Likewise, even workers who have been home-based for a decade or more are dealing with factors they’ve never had to contend with: Kids home from school, competition for workspace in their houses, and of course the overarching worry and fear about what may lie ahead in terms of both the virus and the economy. It makes for a new type of management challenge.
 
This past week, our sister brand, Enterprise Connect, presented a virtual sampling of the sessions and talks that it would have presented live in Orlando at this time. All of the talks wound up devoting significant time to the challenges that enterprise IT decision-makers are facing at the moment; and one session, Tools for the Times: What Works for Working From Home, also addressed some of the unique challenges of managing the new cadre of remote workers.
 
In this session, Phil Edholm of PKE Consulting, an IT consultancy, offered some advice that was particularly helpful because of his past experience. Phil was a top executive with Nortel when the Canadian telecom giant declared bankruptcy in 2009. That situation may not have been quite as dire for employees as the current pandemic, but it absolutely was a time of tremendous uncertainty and stress for the workers. Given that it was a bankruptcy, people knew their jobs were in jeopardy, and indeed Phil recounted that he did 64 exit interviews in eight months. Furthermore, out of a team of 102 employees, 101 were located remotely.
 
Two pieces of advice in particular resonated for me, and I think for a lot of the audience also. The first was Phil’s recommendation that managers adapt the old HP concept of “management by walking around.” It’s important, he said, that managers call around, touch base, engage workers informally just to make sure everyone’s doing OK. At first the employee might be a little suspicious — uh… why are you texting me/calling me? You didn’t used to do that.
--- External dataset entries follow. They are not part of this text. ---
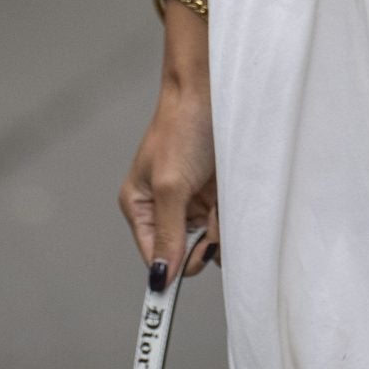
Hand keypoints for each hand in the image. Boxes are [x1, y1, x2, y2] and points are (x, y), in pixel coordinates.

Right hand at [120, 66, 218, 285]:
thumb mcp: (172, 186)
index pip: (154, 255)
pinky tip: (228, 196)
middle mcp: (163, 206)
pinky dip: (230, 215)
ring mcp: (191, 199)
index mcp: (139, 205)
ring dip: (218, 228)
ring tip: (219, 201)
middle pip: (183, 251)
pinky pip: (224, 221)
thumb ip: (168, 234)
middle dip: (200, 243)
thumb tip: (160, 278)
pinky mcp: (215, 191)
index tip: (188, 276)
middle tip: (209, 228)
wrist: (213, 89)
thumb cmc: (183, 129)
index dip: (169, 269)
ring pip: (207, 238)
But eventually things relax and you get more informal, and you can get a sense of how they’re doing with the situation.
 
Phil’s other suggestion was that managers place a premium on good news — gathering it and sharing it. Every meeting should start out with a round-the-horn sharing of good news, with no one exempt. It could be business-related or personal, dealing with a specific project or something going on with a team. But it’s mandatory for everyone to participate.
 
I’m of the opinion that when this pandemic is finally behind us, the dollars and cents will drive a lot of companies toward remote work for more of their workers. It’ll have nothing to do with whether people like it or not — when did your company ever ask you whether you liked working in the office? But it’ll be a different experience from what we’re going through now. The pervasive stress and uncertainty will hopefully be, if not gone, at least severely reduced, and people may not need the same level of isolation mitigation that many of our team members crave at this unique moment. But knowing how to communicate in crisis times is one of the most important management skills, and having the tools and skills to make this communication happen will be important even after there’s a new normal.